I often wonder if my grandfather made any difference at all. I recently sat down with Mr. Campbell. After two hours I pulled out some yellowing newspaper clippings about my grandfather, who has been dead for 20 years. I expected him not to remember the story.

But Mr. Campbell looked them over, then told me: “I can count on one hand the white people from this town who said anything at all then.” Among them was my grandfather. I said I felt sadness that my grandfather had apologized to Judge Aiken. Mr. Campbell gave me a long stare. “ Don’t you doubt for one minute that your grandfather went through hell, baby,” he said. “It took a man to speak out.”

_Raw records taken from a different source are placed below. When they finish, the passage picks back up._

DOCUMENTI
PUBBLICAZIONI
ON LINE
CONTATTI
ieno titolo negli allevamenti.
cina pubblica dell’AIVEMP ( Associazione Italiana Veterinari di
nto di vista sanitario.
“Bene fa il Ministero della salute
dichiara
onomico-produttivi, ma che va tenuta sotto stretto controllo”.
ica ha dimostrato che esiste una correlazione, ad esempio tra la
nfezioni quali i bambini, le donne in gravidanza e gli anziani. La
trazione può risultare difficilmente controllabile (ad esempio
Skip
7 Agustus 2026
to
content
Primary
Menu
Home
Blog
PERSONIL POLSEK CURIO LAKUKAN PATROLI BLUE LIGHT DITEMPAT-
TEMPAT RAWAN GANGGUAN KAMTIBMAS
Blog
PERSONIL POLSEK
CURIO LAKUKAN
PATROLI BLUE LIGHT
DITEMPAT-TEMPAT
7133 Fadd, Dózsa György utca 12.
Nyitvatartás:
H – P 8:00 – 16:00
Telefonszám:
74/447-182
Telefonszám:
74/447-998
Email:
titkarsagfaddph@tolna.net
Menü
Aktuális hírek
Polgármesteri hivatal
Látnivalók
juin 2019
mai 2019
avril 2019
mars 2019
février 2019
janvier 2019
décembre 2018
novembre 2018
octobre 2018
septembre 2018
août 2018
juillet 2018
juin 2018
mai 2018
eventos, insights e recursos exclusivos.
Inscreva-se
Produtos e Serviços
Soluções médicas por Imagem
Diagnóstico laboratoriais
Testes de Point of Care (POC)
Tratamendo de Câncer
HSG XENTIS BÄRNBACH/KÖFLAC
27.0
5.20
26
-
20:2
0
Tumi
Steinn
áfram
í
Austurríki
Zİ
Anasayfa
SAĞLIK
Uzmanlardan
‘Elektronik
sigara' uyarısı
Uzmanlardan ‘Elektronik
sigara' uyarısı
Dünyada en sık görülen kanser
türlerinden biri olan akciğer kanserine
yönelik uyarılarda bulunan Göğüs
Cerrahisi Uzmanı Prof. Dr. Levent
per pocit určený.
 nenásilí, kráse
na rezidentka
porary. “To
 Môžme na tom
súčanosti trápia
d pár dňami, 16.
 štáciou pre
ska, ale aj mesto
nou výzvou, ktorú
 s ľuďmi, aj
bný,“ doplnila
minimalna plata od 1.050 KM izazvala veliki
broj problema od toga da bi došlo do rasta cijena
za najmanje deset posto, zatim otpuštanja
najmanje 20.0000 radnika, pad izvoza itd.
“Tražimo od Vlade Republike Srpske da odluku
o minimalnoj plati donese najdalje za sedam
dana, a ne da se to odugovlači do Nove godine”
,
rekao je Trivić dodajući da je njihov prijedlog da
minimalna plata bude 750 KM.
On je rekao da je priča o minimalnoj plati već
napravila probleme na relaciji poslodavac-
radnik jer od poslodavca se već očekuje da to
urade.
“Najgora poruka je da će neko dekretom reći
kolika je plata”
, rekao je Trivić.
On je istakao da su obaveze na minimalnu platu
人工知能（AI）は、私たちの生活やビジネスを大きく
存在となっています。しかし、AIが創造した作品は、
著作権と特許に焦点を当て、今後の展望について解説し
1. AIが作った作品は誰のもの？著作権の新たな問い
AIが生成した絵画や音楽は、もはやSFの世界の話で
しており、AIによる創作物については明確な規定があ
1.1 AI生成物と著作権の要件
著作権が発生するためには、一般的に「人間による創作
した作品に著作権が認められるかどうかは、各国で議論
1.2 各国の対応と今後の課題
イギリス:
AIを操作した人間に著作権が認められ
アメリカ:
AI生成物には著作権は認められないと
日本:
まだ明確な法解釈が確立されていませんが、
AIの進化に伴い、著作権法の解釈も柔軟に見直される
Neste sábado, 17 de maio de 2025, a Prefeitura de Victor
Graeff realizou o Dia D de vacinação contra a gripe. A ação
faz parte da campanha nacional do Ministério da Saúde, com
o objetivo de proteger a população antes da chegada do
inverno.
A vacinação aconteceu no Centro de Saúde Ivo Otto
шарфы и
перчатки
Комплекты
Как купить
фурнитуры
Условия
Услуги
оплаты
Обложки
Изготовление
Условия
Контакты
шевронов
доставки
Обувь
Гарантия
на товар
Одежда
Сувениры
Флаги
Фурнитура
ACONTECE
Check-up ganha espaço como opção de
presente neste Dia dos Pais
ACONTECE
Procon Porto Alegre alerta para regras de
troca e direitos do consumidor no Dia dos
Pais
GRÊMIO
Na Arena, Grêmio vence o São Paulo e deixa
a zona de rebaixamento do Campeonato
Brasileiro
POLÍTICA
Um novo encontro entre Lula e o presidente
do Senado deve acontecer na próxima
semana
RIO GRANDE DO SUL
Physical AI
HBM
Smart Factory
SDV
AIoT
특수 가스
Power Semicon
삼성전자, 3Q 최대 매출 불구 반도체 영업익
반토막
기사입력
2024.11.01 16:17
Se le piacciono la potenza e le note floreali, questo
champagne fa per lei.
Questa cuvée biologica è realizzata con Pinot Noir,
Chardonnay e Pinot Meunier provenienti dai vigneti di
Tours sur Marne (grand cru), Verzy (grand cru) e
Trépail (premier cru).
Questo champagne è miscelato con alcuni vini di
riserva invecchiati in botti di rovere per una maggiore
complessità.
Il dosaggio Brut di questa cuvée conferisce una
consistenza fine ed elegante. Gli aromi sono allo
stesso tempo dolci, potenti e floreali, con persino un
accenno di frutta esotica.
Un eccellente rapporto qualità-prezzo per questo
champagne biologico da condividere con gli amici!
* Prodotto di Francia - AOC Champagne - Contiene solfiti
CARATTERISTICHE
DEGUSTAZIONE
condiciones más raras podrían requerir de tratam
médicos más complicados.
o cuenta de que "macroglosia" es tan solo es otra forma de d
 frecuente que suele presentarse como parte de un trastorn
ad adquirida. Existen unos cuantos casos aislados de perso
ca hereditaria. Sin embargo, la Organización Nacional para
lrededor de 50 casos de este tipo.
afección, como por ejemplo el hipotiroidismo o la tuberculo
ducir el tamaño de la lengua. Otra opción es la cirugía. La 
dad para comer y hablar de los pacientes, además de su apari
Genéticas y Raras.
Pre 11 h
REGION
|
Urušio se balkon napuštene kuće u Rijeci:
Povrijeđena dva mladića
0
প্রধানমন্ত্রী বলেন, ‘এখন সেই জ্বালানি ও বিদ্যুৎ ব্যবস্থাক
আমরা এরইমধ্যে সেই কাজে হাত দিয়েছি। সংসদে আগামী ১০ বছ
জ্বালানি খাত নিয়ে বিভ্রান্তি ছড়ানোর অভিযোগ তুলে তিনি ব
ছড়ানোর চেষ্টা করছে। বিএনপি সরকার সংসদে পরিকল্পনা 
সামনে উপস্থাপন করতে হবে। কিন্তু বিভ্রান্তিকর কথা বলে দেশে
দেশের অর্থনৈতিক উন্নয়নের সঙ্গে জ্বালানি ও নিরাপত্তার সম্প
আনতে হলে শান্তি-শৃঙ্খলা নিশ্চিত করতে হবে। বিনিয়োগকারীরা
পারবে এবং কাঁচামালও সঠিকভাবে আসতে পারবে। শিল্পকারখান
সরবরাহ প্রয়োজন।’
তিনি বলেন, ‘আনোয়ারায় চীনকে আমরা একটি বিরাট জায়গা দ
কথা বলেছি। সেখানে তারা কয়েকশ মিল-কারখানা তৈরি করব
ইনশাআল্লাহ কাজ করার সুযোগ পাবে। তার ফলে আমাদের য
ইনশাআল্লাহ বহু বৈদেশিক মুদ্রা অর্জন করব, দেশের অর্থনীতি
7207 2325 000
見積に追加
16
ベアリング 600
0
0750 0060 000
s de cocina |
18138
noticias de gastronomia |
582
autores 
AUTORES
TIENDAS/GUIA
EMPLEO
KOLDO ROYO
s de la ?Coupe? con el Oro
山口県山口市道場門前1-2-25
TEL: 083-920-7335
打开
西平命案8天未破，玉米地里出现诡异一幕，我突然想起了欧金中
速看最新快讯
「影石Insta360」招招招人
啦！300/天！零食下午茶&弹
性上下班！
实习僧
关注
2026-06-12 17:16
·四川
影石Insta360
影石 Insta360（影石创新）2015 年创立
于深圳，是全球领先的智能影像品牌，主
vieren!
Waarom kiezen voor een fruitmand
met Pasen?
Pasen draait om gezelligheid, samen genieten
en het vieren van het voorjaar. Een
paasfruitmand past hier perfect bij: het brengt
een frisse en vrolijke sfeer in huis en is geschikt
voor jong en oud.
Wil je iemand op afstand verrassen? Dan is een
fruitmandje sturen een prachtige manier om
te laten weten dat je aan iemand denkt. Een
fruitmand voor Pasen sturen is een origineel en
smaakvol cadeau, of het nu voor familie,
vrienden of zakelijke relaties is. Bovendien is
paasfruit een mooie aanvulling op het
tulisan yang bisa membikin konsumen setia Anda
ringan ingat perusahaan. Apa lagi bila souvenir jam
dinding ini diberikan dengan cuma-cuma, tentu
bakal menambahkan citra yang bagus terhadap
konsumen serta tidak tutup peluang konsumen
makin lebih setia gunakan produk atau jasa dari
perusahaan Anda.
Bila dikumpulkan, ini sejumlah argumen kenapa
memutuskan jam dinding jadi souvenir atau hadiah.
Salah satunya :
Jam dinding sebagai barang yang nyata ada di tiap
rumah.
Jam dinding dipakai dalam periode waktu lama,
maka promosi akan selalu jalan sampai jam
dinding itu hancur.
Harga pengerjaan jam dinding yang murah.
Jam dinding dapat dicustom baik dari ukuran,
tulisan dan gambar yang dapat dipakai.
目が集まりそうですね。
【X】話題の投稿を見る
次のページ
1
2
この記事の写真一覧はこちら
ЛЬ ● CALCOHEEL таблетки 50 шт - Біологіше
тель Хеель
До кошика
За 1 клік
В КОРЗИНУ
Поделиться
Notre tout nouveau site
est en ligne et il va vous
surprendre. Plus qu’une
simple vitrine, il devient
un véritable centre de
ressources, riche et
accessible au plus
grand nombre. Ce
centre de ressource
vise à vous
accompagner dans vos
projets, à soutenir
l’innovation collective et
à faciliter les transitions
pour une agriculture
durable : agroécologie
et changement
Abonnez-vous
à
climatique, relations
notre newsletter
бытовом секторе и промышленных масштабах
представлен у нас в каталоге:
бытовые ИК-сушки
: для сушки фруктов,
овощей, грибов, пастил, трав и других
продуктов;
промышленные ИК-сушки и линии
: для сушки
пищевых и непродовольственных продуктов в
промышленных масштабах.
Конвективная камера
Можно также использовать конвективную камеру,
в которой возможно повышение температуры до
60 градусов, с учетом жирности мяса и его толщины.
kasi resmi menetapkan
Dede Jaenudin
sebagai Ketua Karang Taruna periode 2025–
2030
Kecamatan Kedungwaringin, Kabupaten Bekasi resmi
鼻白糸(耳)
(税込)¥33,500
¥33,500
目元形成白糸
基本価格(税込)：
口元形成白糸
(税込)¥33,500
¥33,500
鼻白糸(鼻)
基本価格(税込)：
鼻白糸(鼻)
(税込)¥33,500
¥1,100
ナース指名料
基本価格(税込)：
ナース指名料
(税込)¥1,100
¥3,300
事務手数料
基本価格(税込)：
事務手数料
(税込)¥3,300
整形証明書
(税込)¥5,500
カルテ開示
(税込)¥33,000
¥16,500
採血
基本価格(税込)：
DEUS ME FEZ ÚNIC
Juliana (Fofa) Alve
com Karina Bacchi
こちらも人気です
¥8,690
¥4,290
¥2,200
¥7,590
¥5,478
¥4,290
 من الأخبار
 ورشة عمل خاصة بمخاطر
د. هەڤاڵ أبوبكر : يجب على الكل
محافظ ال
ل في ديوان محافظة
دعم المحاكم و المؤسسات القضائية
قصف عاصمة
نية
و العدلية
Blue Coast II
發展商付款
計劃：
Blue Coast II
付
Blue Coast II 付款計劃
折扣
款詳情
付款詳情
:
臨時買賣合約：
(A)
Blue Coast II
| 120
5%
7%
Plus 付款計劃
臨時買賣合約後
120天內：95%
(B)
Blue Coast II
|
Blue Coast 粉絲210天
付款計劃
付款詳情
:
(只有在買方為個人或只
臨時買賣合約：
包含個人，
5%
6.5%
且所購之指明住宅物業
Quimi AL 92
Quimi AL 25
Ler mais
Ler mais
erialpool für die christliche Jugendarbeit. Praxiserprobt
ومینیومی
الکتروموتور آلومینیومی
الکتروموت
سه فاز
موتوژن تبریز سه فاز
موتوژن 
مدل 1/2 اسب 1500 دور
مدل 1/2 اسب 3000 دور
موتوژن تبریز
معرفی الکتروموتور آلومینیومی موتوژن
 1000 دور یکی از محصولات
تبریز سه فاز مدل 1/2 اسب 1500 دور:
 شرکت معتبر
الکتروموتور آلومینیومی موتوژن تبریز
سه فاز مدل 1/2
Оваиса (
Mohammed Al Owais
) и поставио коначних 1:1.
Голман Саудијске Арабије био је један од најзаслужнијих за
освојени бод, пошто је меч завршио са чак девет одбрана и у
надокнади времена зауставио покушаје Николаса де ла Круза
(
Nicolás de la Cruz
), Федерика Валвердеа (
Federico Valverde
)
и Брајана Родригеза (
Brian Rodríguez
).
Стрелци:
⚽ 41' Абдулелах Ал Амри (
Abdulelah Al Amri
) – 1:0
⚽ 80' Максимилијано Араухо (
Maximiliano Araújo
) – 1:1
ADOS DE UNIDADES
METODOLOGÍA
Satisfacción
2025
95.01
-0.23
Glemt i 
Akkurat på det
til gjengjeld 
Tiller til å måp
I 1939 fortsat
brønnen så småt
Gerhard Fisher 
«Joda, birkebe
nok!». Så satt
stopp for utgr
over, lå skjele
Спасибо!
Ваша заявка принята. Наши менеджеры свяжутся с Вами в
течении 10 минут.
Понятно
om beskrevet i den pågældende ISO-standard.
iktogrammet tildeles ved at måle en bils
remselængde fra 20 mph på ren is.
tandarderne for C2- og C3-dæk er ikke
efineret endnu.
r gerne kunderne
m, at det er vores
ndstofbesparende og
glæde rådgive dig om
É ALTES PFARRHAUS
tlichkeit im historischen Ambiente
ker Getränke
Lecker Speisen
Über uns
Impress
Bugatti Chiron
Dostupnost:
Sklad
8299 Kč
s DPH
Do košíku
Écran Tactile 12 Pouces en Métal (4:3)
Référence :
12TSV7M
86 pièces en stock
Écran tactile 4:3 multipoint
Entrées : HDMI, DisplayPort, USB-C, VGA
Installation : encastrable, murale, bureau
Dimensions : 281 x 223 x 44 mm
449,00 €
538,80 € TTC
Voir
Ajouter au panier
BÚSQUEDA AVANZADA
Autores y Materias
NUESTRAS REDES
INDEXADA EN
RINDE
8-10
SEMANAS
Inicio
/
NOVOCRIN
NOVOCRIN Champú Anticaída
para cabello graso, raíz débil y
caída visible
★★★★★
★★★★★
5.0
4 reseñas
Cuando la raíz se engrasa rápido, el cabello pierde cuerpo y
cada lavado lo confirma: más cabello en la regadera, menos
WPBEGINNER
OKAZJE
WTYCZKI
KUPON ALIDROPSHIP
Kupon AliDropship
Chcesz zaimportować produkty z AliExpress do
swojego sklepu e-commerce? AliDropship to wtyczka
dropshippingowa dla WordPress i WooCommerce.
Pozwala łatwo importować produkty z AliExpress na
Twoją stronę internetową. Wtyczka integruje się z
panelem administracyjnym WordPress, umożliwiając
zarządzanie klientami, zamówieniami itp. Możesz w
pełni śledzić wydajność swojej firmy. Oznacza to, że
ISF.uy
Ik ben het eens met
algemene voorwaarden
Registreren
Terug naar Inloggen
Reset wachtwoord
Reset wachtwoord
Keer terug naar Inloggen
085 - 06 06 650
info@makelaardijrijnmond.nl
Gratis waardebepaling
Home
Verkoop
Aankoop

He paused. “It took God.” He added: “What your grandfather did was brave. In fact,” he waggled his finger at me, “it was stone cold crazy.”

I don’t know how crazy it was. Sometimes I am proud of my grandfather. Sometimes I feel, painfully, that his act was not enough. In some ways, his efforts are beside the point. But in other ways, they offer me a window into what presses down on a culture that is struggling to change.

Tess Taylor is the author of the forthcoming poetry collection “The Forage House.”